Laupen District is one of the 26 administrative districts in the canton of Bern, Switzerland. Its capital, while having administrative power, was the municipality of Laupen.

From 1 January 2010, the district lost its administrative power while being replaced by the Bern-Mittelland (administrative district), whose administrative centre is 	Ostermundigen.

Since 2010, it remains therefore a fully recognised district under the law and the Constitution (Art.3 al.2) of the Canton of Berne.

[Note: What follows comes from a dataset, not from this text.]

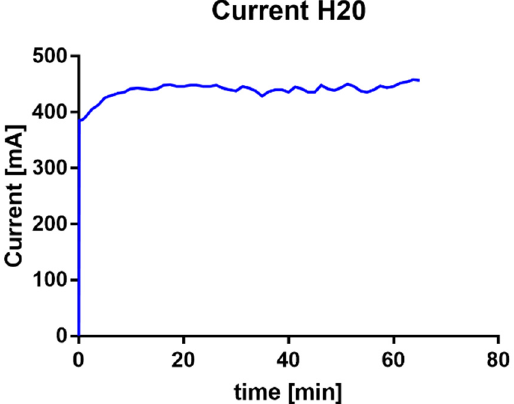
Figure 7. Current measured during experiment with 20 μ L of aqueous solution.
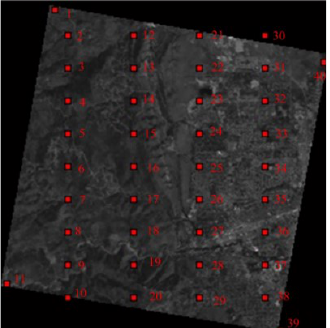
Figure 14. The distribution of the forty CPs labelled as read in the georeferenced image. Table 1. The comparison of gray value of Cps.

The district has an area of 88 km^{2} and consisted of 11 municipalities:

| Municipality | Population (Dec 2007) | Area (km^{2}) |
|---|---|---|
| Clavaleyres | 50 | 1.0 |
| Ferenbalm | 1,252 | 9.2 |
| Frauenkappelen | 1,270 | 9.3 |
| Golaten | 307 | 2.8 |
| Gurbrü | 267 | 1.8 |
| Kriechenwil | 398 | 4.8 |
| Laupen | 2,777 | 4.1 |
| Mühleberg | 2,664 | 26.3 |
| Münchenwiler | 409 | 2.5 |
| Neuenegg | 4,678 | 22.0 |
| Wileroltigen | 410 | 4.1 |

The municipalities of Clavaleyres and Münchenwiler are enclaved within the canton of Fribourg.